The FDA today announced the approval of dalbavancin for adults with serious skin infections caused by certain gram-positive organisms.

Dalbavancin (Dalvance, Durata Therapeutics) is intended for the treatment of acute bacterial skin and skin structure infections (ABSSSI) caused by susceptible bacteria such as Staphylococcus aureus, including strains that are methicillin-susceptible and methicillin-resistant, and Streptococcus pyogenes.

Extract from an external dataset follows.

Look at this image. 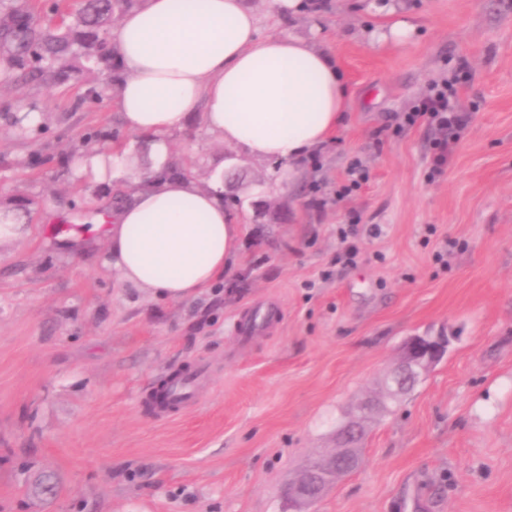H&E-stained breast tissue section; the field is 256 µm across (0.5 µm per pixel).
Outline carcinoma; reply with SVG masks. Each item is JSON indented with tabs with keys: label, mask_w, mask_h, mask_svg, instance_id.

“Today’s approval demonstrates the FDA’s commitment to encouraging increased development and approval of new antibacterial drugs, providing physicians and patients with important new treatment options,” Edward Cox, MD, MPH, director of the Office of Antimicrobial Products in the FDA’s Center for Drug Evaluation and Research, said in a press release.

Edward Cox

Dalbavancin is the first Qualified Infectious Disease Product — a designation given to antibacterial or antifungal human drugs intended to treat serious or life-threatening infections under the Generating Antibiotic Incentives Now title of the FDA Safety and Innovation Act — to receive FDA approval.

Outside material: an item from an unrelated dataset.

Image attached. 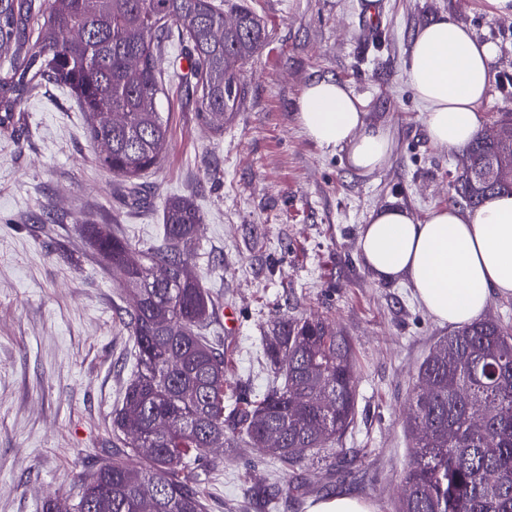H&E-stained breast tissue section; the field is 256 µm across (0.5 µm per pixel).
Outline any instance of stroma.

The approval is based in part on results of two clinical trials which evaluated dalbavancin vs. vancomycin in 1,289 adults with ABSSSI. Researchers found dalbavancin was noninferior to vancomycin.

Nausea, headache and diarrhea were the most commonly observed adverse events in both trials. More patients assigned dalbavancin experienced liver enzyme elevations, for which dosage adjustments are recommended on the label.

The FDA approved dalbavancin as part of its priority review program.